> _DOCUMENT PASSAGE_:
────

Mega Man 7
I often say I’m surprised by games at the least likely of moments.
Thus, is the case with Mega Man 7, the first true sequel of the Mega Man series of games on the Super Nintendo.
While it’s true that the Mega Man X games came out first on the SNES, “7” is a true successor of the NES line of games of which there were six, and five other Game Boy titles which shared similarities with their bigger brother.
The X series took the Mega Man stories in a different direction whereas “7” brought us back to the formula we were used too… or, yeah, it’s almost the same. The difference I believe is just being tied to the same ol’ Dr. Wily, who may as well be called Dr. Wile E., after the Looney Tunes character Wile E. Coyote, as neither can ever defeat their nemesis in the end.
The major wow factor of this game, especially when compared with the early SNES “X” titles, is that the graphics and sound would lead you to believe that this was not an SNES title: in this era of retro gaming remakes, you could’ve sworn this was a reboot of the series made in the present day.
That’s how good MM7 is, in my opinion.
It doesn’t really add much to the previous formula otherwise and that’s a good thing. The gameplay is what you expect, the bosses are just the right difficulty, and the controls are tight instead of cheap.
Alas, it’s still more of the same. I liken MM7 to the “Super” upgrades of every other game which came to the SNES, except it didn’t add a whole lot. Still, why fix something that isn’t broken?
That’s how I felt with MM7 and think any fan would enjoy the trip down memory lane as I did.
Super Punch-Out!!
I feel really bad saying this, but I thought this game was much better the way I remembered it. The obligatory upgraded everything with “Super” attached, Super Punch-Out!! took the game to the next level graphically, but the gameplay leaves something to be desired.

────

Data extracted from a collection:

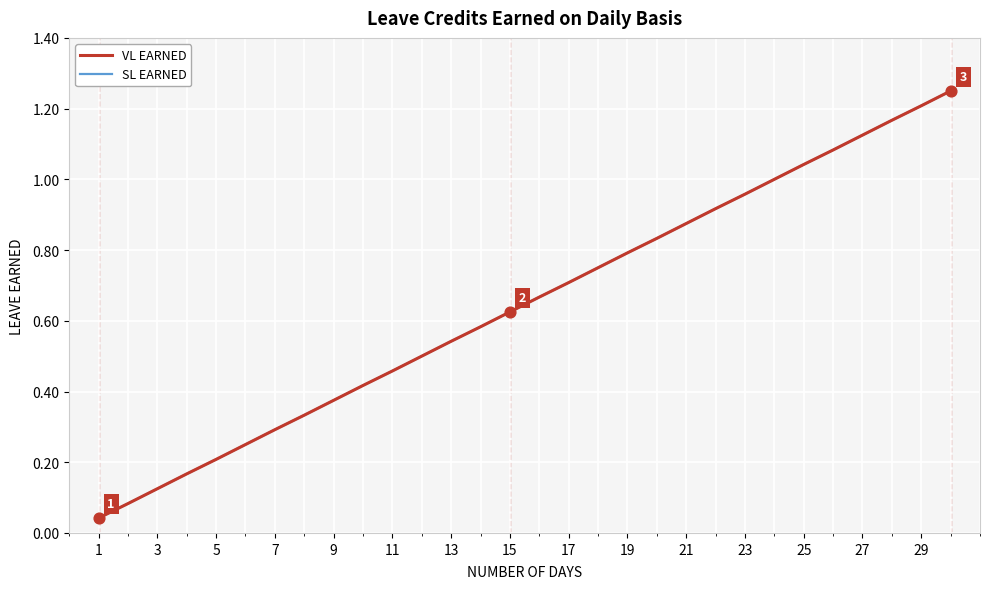

Does the chart have visible grid lines?

Yes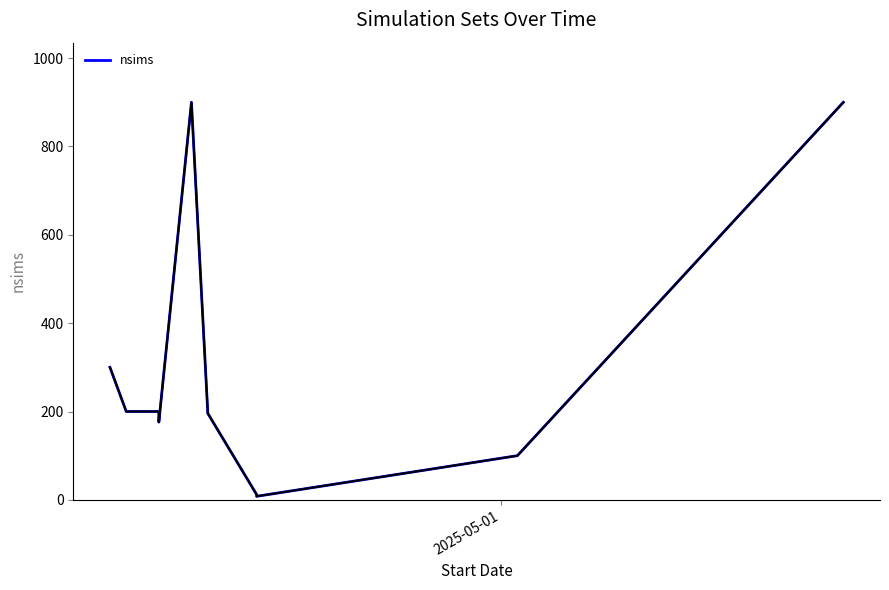

True or false: nsims and nsims_blue intersect in this chart.

False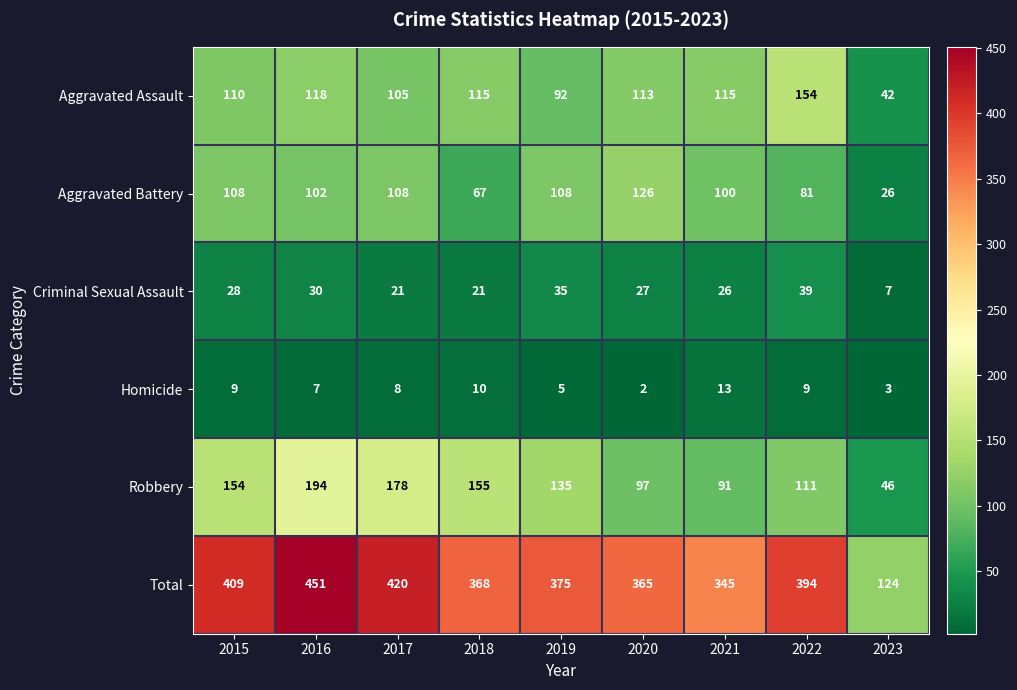

What value does the Total series have at 2015?

409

────

> _ACTIVITY LIST_:
(1) Retype the passage of the video game review starting at "The major wow" and ending at "in my opinion.", keeping every word and punctuation mark unchanged.
(2) Write the next part of the review of Mega Man 7 and Super Punch-Out!!, continuing on from its final sentence.
This material has no connection to the review of Mega Man 7 and Super Punch-Out!!.

> _RESULTS OF THE EXERCISE_:
(1)
The major wow factor of this game, especially when compared with the early SNES “X” titles, is that the graphics and sound would lead you to believe that this was not an SNES title: in this era of retro gaming remakes, you could’ve sworn this was a reboot of the series made in the present day.
That’s how good MM7 is, in my opinion.

(2)
The NES original was a classic button masher which had a sense of urgency and intensity. You knew you could be wiped out if you didn’t have a certain rhythm, or if you didn’t time the opponent’s specialty punches.
In Super Punch-Out!! the specialty punches feel like a gimmick. They take the borderline feeling of being able to win (much like one or two of the Mario Kart games) and gets gimmicky to a point where the game is all about those punches: win or lose.
In this way, it feels cheap and underwhelming. Don’t get me wrong, I still like this game and feel it’s worth playing, but some of your standard punches are going to make it through, whereas the older game was all about ducking, dodging, and timing.
And for some reason, Doc Louis (Little Mac’s trainer in the NES original) is MIA too. (Actually, the fighter in the SNES version isn’t Little Mac either… he’s called whatever you name him.)
The saving grace is the flashy graphics, added animations, and audio.
There’s a little less of that here, and it looks more or less like the arcade title, but the game is still worth checking out if you’re doing the retro deal too.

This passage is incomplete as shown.